The next speaker at the ECREA 2010 pre-conference ‘Doing Global Media Studies’ is John Downey, whose view is that comparative media methods are not as well developed as those in the social sciences. We might be able to learn from these other fields.

Comparative media analysis has made little progress in recent time in terms of explaining media phenomena; there is a danger of ethnocentricity, and an overemphasis on normative concerns. Data are often difficult to compare across different frames of research, and the appropriate methodological approaches are disputable; case studies, for example, are approached in a relatively unsystematic manner. Comparative approaches often build on a choice of the ‘most similar’ or the ‘most different’ cases.

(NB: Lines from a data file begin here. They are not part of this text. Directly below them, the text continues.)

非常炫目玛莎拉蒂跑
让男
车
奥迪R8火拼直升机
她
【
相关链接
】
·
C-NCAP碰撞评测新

John advocates fsQCA, 'or ‘fuzzy set Qualitative Comparative Analysis’, as an alternative approach: its focus is on explanation; it is critical of statistical approaches; it seems to make the case study approach more rigorous; it can be used for large as well as small samples; its focus is on the calibration rather than a mere measurement of data; and most importantly (and giving the approach its name), it operates on fuzzy rather than crisp sets (values between 0 and 1 rather than simple in/out, on/off binaries).

Using this approach enables researchers to test various hypotheses on a rigorous and systematic basis; other relevant social science approaches may all exist.